# FS: 2 Cree Arc AAA Q4's



## MillerMods (Nov 18, 2008)

I have a WC Q4 2-stage low level is 50mA and high can still be chosen. $130 shipped Priority or International Airmail.

WH Q4 "floody" beam with slight hotspot. Good for someone who wants it for close-up work. 50mA low 1.25W . $105 shipped Priority or International Airmail.


----------



## iocheretyanny (Nov 20, 2008)

Maybe you should post this sale in "CPF's Custom & Mod B/S/T" to get more traffic....


----------



## MillerMods (Nov 20, 2008)

I was thinking that too.

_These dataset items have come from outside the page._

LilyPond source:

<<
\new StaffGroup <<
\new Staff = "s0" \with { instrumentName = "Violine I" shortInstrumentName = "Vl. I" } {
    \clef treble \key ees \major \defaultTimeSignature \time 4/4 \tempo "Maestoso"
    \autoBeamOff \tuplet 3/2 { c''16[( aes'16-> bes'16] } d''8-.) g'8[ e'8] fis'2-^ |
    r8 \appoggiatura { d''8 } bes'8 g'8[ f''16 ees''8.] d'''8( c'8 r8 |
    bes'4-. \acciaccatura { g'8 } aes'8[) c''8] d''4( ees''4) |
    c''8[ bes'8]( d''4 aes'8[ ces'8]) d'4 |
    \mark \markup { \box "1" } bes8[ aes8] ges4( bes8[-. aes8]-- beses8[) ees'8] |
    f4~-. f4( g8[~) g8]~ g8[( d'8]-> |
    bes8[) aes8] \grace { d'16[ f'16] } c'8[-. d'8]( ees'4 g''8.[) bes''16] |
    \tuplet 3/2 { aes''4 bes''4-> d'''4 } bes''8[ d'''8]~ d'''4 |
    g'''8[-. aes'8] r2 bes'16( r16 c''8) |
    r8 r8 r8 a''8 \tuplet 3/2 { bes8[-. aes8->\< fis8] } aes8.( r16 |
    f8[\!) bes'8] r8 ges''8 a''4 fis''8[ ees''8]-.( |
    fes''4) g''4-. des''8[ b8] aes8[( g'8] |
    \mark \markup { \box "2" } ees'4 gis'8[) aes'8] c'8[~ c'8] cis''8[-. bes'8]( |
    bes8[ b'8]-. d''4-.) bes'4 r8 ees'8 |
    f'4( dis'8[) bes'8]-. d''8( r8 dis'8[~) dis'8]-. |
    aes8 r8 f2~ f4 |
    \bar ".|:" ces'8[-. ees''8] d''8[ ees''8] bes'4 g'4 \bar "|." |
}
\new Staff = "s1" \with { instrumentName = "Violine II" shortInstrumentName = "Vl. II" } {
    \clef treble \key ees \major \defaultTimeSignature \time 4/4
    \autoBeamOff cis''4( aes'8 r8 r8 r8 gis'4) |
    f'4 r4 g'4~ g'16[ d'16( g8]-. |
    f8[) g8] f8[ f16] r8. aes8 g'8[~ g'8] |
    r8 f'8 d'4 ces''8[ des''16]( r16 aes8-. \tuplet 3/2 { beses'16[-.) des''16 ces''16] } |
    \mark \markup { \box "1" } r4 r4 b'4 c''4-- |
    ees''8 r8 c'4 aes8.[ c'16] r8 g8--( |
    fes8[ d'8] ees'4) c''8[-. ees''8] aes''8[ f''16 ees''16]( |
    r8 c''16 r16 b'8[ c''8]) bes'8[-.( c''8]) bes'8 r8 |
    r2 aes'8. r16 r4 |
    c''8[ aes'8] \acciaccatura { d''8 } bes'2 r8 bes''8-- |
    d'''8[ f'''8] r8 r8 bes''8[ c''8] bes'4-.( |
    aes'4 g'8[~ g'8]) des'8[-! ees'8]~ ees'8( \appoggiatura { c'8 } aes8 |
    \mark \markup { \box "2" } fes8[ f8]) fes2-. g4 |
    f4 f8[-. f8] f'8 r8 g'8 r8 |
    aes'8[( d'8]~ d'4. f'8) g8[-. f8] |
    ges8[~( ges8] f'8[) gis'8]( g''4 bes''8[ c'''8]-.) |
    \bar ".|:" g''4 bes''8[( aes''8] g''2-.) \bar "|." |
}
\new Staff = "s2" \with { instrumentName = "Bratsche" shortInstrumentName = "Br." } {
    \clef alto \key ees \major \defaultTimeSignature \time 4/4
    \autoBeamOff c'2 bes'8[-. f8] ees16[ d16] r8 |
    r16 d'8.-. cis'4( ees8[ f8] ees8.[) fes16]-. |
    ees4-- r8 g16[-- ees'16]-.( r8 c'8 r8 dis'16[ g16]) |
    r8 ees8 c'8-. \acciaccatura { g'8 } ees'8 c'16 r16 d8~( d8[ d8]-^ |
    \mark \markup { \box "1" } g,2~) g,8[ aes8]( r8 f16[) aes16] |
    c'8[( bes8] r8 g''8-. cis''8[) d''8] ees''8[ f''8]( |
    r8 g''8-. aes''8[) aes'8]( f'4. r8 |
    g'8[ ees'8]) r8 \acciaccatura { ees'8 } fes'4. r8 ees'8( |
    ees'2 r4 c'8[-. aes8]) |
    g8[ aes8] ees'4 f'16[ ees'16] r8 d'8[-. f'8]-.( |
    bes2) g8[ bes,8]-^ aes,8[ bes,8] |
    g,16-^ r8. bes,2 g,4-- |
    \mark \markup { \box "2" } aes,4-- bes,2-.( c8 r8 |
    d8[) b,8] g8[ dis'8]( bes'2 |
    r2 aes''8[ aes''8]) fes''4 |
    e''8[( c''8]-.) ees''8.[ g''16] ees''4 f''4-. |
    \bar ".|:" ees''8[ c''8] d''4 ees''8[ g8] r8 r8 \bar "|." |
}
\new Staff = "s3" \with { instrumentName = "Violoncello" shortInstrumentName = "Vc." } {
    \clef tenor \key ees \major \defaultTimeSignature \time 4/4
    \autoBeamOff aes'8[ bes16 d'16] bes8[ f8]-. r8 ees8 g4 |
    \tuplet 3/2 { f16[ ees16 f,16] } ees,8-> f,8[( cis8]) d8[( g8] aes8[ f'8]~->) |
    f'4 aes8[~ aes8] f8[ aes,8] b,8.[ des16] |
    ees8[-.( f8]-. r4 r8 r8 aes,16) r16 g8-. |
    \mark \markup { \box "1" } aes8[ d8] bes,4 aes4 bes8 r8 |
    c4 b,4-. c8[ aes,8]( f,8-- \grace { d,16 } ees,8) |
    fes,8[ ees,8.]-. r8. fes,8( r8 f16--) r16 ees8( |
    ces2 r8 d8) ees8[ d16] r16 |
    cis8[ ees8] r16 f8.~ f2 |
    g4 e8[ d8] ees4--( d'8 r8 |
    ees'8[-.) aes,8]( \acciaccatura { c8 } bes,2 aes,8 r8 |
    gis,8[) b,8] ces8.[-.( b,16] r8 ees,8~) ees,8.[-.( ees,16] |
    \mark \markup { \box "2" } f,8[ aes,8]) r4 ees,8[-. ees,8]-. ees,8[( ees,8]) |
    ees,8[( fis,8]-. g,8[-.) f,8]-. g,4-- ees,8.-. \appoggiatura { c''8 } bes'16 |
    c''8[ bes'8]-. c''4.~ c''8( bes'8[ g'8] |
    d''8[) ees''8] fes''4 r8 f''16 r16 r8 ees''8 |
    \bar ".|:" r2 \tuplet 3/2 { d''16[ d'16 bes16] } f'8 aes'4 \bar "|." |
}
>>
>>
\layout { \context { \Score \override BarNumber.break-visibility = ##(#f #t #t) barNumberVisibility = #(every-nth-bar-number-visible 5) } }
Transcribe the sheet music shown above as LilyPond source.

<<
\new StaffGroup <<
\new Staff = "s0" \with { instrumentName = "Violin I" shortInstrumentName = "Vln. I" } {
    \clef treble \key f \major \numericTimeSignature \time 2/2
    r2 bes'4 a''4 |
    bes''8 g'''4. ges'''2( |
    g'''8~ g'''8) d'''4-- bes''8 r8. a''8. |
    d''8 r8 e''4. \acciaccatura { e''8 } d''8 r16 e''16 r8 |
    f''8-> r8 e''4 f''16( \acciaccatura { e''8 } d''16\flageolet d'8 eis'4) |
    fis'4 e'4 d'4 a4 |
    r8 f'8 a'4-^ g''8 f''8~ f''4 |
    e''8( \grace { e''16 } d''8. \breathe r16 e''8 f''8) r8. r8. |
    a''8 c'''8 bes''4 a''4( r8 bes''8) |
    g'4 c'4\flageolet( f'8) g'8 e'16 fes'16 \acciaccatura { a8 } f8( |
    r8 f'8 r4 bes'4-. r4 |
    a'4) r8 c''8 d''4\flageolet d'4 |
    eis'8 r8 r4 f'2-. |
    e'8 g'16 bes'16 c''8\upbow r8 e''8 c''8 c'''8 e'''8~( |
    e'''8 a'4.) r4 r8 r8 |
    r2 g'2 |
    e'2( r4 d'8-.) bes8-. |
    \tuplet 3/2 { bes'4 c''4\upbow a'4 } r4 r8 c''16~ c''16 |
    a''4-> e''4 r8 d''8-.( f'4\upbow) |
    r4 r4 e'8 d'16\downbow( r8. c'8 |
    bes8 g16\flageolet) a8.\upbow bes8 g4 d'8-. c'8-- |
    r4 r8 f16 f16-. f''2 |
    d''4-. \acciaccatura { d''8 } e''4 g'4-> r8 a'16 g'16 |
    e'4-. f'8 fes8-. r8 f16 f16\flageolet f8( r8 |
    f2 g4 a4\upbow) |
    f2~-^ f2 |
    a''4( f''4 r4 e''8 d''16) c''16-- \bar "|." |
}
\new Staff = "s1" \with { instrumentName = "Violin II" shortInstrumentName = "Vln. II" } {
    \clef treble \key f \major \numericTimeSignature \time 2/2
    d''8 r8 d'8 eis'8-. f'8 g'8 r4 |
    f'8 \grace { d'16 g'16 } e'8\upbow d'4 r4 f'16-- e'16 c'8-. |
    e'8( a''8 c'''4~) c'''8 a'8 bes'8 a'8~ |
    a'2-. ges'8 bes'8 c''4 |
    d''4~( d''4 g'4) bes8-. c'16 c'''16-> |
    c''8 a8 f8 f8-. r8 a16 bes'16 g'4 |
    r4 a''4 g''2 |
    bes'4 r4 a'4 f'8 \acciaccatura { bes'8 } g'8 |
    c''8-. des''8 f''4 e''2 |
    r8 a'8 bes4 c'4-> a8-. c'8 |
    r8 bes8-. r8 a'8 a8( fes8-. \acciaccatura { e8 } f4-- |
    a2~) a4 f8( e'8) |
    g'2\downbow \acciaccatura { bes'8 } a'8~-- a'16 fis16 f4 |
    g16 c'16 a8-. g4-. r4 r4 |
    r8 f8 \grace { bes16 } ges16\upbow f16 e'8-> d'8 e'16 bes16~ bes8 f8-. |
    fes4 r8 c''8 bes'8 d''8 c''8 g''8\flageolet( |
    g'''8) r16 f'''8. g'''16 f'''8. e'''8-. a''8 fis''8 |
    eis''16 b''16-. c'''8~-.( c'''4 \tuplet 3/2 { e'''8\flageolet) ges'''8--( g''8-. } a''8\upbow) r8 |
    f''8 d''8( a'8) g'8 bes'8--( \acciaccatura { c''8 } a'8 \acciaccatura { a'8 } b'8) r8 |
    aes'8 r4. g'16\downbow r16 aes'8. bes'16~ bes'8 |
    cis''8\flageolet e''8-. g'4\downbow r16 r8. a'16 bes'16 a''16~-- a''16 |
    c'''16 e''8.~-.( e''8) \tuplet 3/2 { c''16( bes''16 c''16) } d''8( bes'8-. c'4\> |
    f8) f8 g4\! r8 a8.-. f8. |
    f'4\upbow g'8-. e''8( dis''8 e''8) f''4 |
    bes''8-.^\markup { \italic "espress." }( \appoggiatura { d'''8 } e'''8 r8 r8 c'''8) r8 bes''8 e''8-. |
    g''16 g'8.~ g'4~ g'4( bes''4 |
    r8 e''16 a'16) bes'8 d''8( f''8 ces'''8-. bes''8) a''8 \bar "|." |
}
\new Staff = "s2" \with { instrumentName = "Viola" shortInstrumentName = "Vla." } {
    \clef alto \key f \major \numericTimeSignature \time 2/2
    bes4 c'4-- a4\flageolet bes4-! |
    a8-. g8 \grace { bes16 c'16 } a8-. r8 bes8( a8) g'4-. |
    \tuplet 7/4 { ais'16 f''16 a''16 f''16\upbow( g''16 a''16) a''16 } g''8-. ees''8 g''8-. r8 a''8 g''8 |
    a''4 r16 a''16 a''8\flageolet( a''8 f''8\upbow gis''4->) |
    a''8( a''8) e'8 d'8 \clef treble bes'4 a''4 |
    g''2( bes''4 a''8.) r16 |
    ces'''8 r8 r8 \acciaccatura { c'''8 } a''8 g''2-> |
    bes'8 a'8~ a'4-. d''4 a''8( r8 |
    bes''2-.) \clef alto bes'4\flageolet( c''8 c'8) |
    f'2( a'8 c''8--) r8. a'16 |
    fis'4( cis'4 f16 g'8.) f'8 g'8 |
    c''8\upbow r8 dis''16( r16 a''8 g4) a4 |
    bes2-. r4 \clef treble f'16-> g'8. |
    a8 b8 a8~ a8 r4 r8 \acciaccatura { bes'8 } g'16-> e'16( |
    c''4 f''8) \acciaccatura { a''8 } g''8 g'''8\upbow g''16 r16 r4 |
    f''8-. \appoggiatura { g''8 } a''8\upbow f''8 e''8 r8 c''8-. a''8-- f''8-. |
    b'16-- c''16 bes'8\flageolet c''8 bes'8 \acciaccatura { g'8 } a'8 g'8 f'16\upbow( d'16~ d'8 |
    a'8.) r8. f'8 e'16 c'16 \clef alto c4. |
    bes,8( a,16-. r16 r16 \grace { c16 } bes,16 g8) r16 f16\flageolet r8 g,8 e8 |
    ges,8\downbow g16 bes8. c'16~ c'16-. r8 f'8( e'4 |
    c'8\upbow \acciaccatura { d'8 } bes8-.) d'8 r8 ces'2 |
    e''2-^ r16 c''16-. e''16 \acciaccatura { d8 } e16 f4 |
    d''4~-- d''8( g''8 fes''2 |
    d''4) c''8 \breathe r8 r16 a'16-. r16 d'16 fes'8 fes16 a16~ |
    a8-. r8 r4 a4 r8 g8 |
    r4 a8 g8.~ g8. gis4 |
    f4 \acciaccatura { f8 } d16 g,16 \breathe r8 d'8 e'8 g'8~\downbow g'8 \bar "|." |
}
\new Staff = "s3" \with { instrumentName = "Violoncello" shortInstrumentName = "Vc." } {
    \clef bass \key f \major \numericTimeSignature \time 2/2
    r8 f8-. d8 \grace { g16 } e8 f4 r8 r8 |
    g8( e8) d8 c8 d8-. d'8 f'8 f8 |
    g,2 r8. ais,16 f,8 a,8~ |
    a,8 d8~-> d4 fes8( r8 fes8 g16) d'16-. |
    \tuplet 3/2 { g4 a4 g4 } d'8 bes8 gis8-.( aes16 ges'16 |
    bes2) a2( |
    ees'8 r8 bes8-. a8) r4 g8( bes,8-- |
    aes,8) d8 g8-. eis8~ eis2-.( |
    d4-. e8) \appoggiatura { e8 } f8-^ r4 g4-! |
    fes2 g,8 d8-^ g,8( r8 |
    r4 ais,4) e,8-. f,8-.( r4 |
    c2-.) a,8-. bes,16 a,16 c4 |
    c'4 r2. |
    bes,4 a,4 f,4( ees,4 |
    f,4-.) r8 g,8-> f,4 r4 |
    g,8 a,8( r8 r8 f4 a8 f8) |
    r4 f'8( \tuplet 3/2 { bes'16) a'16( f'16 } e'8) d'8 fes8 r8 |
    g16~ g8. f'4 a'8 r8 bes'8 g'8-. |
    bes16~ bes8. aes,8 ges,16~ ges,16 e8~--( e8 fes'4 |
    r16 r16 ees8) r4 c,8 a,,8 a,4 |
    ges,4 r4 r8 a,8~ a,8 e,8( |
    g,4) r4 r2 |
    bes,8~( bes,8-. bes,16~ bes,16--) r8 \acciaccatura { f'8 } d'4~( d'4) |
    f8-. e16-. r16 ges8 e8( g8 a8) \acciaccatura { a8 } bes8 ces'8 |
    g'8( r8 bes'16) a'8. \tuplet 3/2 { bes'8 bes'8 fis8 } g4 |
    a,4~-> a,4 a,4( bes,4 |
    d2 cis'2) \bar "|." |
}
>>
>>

Thanks for the tip 



iocheretyanny said:


> Maybe you should post this sale in "CPF's Custom & Mod B/S/T" to get more traffic....


----------



## stang68 (Nov 20, 2008)

I'll take the WC Q4 non floody with 3/4W high.


----------



## MillerMods (Nov 20, 2008)

stang68 said:


> I'll take the WC Q4 non floody with 3/4W high.



Sold to stang68
I'll ship it out tomorrow.

Thanks,
Eric


----------



## stang68 (Nov 20, 2008)

Paypal sent


----------



## moose (Dec 28, 2008)

Hey do you still have the other light?:huh:


----------